You have a role to play in the birthing of Christ in the world in our time and in our culture. Will you play it?

You are better than you think you are. Courage.

What Mary Gave Up to Accept God’s Invitation

Whatever else it involves, allowing ourselves to be transformed by God involves giving up some things we might have formed some attachment to. Consider the example of Mary, who we celebrate today on this feast of the Annunciation.

A young woman in love is engaged to be married. What is her vision of her future? When she contemplates what her life will be, what does it look like, feel like to her?

A nice wedding – perhaps as she imagines it, she can almost taste her favorite dishes that will be part of the wedding feast.

Maybe a little time alone with her husband in marriage – getting to know each other better – physically (she perhaps blushes as that through crosses her mind) as well as emotionally, beginning to grow into their life together.

She pictures the home they will make together, imagining all the little touches she will put on the place in which they will live together. (Perhaps she has already started sewing items they will use around the house.)

Then the birth of their first child, who she knows they will both love (and probably spoil).

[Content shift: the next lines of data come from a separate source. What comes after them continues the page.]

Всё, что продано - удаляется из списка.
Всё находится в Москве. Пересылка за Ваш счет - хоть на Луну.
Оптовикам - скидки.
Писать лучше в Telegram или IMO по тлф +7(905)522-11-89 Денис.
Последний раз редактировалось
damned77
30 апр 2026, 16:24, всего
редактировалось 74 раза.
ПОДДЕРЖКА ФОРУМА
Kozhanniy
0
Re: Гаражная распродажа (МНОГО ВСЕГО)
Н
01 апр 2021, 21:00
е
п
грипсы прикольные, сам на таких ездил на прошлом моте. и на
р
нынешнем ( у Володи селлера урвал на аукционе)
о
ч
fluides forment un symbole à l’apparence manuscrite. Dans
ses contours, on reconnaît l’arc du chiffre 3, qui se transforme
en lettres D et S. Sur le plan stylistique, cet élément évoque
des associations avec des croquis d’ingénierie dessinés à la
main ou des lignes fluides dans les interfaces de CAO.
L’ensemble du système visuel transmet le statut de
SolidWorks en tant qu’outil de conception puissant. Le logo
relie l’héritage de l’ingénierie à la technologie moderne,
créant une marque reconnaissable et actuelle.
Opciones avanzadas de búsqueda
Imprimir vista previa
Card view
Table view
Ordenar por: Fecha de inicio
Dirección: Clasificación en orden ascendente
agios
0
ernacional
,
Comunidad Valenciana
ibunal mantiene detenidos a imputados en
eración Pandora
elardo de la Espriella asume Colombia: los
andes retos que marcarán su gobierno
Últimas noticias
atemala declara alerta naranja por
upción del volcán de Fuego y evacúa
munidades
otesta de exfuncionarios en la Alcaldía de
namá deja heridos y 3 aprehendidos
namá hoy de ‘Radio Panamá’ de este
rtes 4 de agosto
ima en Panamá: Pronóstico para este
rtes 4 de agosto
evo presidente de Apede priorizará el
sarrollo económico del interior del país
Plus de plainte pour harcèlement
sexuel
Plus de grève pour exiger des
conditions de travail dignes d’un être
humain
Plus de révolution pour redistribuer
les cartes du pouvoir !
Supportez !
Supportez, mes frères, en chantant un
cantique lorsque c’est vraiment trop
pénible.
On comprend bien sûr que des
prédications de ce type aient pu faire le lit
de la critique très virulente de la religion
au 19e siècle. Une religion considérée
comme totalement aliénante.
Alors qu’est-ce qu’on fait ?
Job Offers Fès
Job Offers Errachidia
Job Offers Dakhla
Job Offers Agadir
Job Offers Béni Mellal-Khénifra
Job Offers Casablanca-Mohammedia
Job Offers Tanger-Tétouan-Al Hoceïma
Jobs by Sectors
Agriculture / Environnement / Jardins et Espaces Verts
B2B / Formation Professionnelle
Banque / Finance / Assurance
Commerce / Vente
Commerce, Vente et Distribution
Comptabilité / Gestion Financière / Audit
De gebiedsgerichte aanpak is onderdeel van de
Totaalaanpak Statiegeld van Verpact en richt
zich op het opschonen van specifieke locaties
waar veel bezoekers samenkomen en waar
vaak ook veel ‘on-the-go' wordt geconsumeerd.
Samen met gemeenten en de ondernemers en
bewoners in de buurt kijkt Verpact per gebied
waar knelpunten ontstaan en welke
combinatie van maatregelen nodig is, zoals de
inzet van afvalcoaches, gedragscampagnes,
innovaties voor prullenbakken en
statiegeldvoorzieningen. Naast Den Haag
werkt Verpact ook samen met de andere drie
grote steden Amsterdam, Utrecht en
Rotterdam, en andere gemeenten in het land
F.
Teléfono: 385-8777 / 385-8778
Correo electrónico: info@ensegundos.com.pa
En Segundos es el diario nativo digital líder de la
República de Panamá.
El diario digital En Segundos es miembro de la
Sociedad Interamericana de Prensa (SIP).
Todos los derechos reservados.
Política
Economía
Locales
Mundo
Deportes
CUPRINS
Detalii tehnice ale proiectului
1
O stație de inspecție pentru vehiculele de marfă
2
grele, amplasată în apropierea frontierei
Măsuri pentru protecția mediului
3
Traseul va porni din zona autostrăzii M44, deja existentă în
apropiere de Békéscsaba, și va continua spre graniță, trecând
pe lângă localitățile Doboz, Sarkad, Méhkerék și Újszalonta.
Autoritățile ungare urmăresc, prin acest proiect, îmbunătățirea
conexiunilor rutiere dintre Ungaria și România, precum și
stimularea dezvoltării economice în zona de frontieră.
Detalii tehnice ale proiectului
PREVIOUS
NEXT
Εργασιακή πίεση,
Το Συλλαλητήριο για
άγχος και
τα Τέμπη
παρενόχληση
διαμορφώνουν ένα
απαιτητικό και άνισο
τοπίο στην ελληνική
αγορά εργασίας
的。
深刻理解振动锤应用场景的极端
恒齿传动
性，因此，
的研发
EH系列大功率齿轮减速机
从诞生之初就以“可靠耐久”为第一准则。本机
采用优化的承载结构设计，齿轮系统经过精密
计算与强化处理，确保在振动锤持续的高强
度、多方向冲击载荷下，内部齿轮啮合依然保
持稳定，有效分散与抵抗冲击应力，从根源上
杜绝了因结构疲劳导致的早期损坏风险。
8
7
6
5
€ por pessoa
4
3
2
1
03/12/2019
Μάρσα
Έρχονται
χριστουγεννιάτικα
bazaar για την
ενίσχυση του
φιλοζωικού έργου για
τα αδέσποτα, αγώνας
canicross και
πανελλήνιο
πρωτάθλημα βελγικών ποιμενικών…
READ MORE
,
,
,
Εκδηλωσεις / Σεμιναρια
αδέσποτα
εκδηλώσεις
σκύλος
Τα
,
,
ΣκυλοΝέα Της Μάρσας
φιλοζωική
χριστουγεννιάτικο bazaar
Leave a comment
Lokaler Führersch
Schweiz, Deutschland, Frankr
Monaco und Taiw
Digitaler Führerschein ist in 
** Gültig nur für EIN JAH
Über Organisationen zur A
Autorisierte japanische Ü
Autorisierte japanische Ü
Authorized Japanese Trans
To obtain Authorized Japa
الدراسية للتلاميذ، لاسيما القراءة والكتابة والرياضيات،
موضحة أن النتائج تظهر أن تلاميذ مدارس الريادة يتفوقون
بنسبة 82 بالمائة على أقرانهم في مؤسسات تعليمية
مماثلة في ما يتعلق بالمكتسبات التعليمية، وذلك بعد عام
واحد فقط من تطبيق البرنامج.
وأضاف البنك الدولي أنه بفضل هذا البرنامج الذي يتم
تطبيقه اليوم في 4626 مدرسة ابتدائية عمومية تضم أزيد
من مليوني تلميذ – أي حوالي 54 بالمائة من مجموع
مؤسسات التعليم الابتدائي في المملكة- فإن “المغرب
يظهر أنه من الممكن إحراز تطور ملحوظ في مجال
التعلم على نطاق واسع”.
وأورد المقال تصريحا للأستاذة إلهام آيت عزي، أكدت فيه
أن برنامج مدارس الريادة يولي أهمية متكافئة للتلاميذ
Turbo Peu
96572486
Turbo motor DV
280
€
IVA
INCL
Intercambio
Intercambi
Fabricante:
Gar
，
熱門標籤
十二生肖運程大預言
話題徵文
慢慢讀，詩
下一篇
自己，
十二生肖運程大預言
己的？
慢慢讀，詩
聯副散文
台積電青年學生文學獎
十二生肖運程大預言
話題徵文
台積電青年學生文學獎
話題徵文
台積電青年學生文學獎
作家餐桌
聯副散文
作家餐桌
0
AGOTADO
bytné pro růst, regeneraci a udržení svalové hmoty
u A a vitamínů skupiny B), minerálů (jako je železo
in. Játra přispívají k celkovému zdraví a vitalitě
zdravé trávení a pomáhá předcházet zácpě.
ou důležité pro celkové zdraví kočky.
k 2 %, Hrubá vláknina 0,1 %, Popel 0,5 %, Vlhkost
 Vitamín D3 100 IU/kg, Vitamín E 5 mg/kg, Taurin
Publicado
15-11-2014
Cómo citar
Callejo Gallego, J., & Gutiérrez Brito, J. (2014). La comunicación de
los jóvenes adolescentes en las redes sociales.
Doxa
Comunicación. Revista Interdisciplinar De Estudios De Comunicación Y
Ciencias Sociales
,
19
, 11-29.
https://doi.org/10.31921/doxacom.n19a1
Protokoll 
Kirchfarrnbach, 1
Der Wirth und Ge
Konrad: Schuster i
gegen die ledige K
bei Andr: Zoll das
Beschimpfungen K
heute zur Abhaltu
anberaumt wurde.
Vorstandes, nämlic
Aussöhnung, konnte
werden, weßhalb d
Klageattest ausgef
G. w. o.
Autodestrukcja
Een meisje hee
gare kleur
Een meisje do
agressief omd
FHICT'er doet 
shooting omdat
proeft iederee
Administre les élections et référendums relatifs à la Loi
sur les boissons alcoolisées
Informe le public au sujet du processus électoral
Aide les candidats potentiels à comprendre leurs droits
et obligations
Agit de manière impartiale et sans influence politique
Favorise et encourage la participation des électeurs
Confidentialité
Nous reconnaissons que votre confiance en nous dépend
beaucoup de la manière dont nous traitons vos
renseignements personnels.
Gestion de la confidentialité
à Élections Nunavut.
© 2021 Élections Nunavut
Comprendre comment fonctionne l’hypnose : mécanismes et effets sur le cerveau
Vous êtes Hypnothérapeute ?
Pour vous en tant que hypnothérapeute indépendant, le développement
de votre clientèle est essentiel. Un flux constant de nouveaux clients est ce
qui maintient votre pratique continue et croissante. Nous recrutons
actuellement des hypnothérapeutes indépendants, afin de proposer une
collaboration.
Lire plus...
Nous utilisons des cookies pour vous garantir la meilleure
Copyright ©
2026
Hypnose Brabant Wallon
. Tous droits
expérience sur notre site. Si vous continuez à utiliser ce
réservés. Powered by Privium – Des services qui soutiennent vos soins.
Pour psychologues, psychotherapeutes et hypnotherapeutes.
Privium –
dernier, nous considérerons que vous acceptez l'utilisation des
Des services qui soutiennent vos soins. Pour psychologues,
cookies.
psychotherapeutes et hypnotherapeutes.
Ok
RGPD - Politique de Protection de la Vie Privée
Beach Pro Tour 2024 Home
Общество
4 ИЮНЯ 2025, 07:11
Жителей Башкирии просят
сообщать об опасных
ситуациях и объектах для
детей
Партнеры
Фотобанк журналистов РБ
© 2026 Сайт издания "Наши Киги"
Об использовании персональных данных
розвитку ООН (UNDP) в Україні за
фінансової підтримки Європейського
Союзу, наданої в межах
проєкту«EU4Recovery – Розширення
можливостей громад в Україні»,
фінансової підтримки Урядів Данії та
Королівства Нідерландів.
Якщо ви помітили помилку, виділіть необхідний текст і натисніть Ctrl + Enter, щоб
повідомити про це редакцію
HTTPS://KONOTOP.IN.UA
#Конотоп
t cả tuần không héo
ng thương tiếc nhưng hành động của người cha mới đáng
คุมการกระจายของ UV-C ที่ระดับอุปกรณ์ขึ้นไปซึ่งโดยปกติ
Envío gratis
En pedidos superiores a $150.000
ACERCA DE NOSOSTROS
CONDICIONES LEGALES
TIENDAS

So excited is she that the pains of pregnancy don’t even enter her mind.

The fist child starts to grow, and a second comes along, perhaps a third. She sees her and her husband educating their children together – in their faith, in a trade, in other life skills.

She imagines her children growing, and the pride she will feel as they go off on their own. And she smiles thinking of their own weddings…and the children they will bear – her grandchildren.

She imagines all of these things and gives thanks to God for blessing her with this wonderful man she is going to marry.

And then an angel visits her and tells her a story that must have sounded shocking to her ears and that must have terrified her. By the power of the Holy Spirit, you will conceive and bear the Son of God. God has a plan and God wants you to be part of that plan.

It is impossible for us to really imagine what must have gone through Mary’s mind when she heard the news. Confusion. Anxiety. Fear.

But we know that somehow she worked her way through all of these emotions and was able to say Yes to God’s invitation to be part of God’s plan. Yes, Lord, as you will. Let it be done unto me according to your Word.

Are we willing to give up our plans, our attachments, to say yes to God’s invitation as fully as did Mary?

The Annunciation of the Lord

Today we celebrate the Feast of the Annunciation of the Lord, a mere several days before the beginning of Holy Week. It is a meaningful juxtaposition.

When the Angel Gabriel came and invited Mary to participate in God’s plan for salvation, Mary said yes. She could not possibly at that point have had any idea what that yes would mean – what pain it would bring her. She said yes not knowing that a sword would pierce her heart. She chose to say to God, “Let my life be your will, and not mine,” willing to live through whatever the end result of that would be, without knowing what it would look like. We move into a week where we will walk with the suffering Mary had as she endures the suffering and death of her son.

I joke sometimes when talking about the Annunciation that, being a lawyer by training, I don’t tend to sign documents without looking at them. I want all the i’s dotted and the t’s crossed, and I want to fully understand everything, before I commit myself to something. I don’t much like surprises and I want a clear idea of what I’m getting myself into. But I also recognize that, as the Annunciation makes clear, with God we don’t always get all the i’s dotted and the t’s crossed. God invites us to follow Him on a path that is sometimes misty, in ways that raise questions we cannot always see the answers to.

In the words of Brenda Morris in a poem titled, Theotokos, “Our yes to God “can never be informed consent but always something like a pregnancy – A risky state which nurtures the unknown and lets it grow.”